- Work instructions:
You are asked to reproduce the listing exactly and to omit its pictures.

-- Dataset content follows --

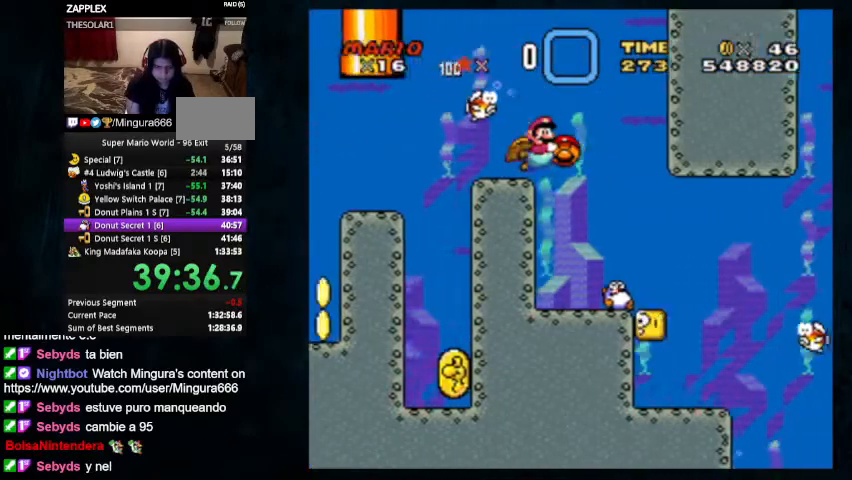
{"buttons": ["Y", "DPAD_DOWN", "DPAD_RIGHT"], "events": []}
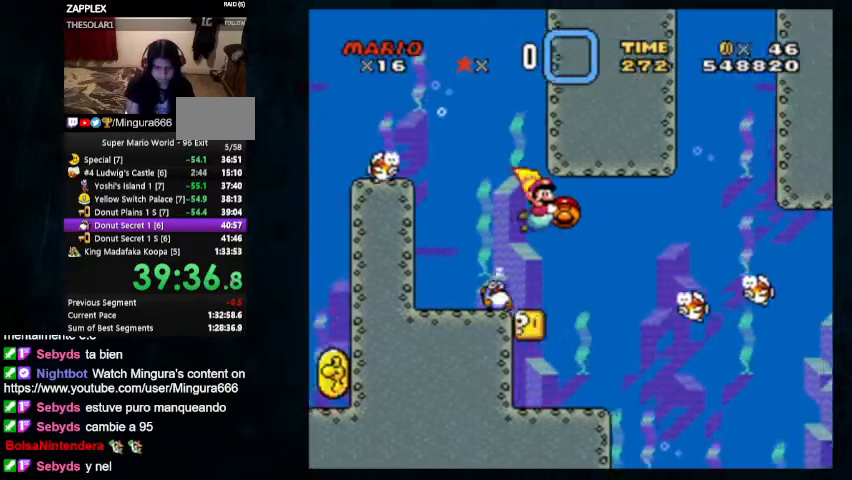
{"buttons": ["Y", "DPAD_DOWN", "DPAD_RIGHT"], "events": [[167, "X", "down"], [300, "X", "up"]]}
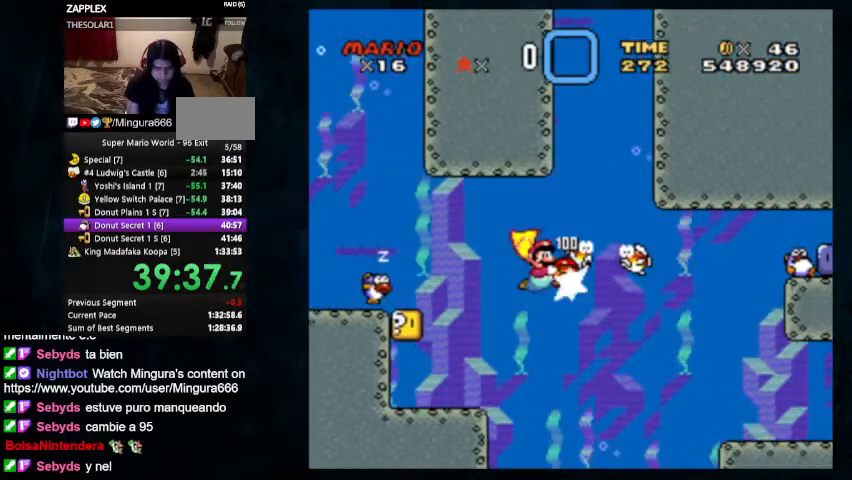
{"buttons": ["Y", "DPAD_RIGHT"], "events": [[500, "DPAD_DOWN", "up"]]}
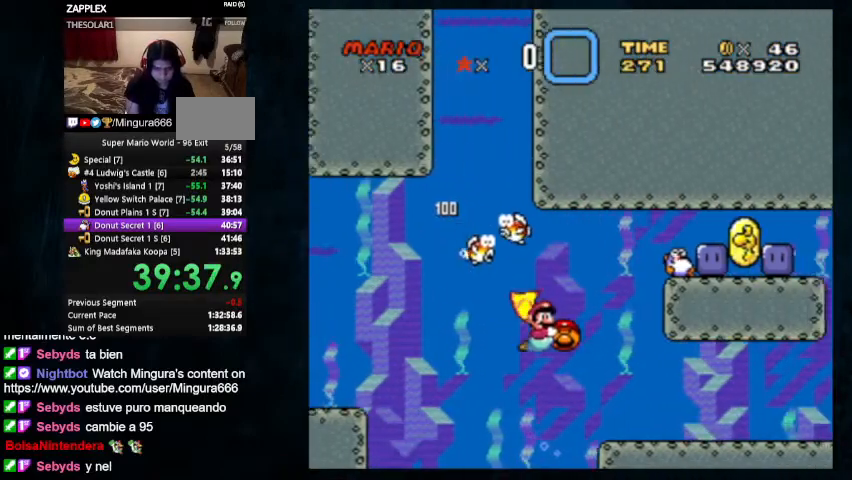
{"buttons": ["Y", "DPAD_UP", "DPAD_RIGHT"], "events": [[367, "DPAD_UP", "down"]]}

-- Dataset content concluded --

- Task output:
{"buttons": ["Y", "DPAD_DOWN", "DPAD_RIGHT"], "events": []}
{"buttons": ["Y", "DPAD_DOWN", "DPAD_RIGHT"], "events": [[167, "X", "down"], [300, "X", "up"]]}
{"buttons": ["Y", "DPAD_RIGHT"], "events": [[500, "DPAD_DOWN", "up"]]}
{"buttons": ["Y", "DPAD_UP", "DPAD_RIGHT"], "events": [[367, "DPAD_UP", "down"]]}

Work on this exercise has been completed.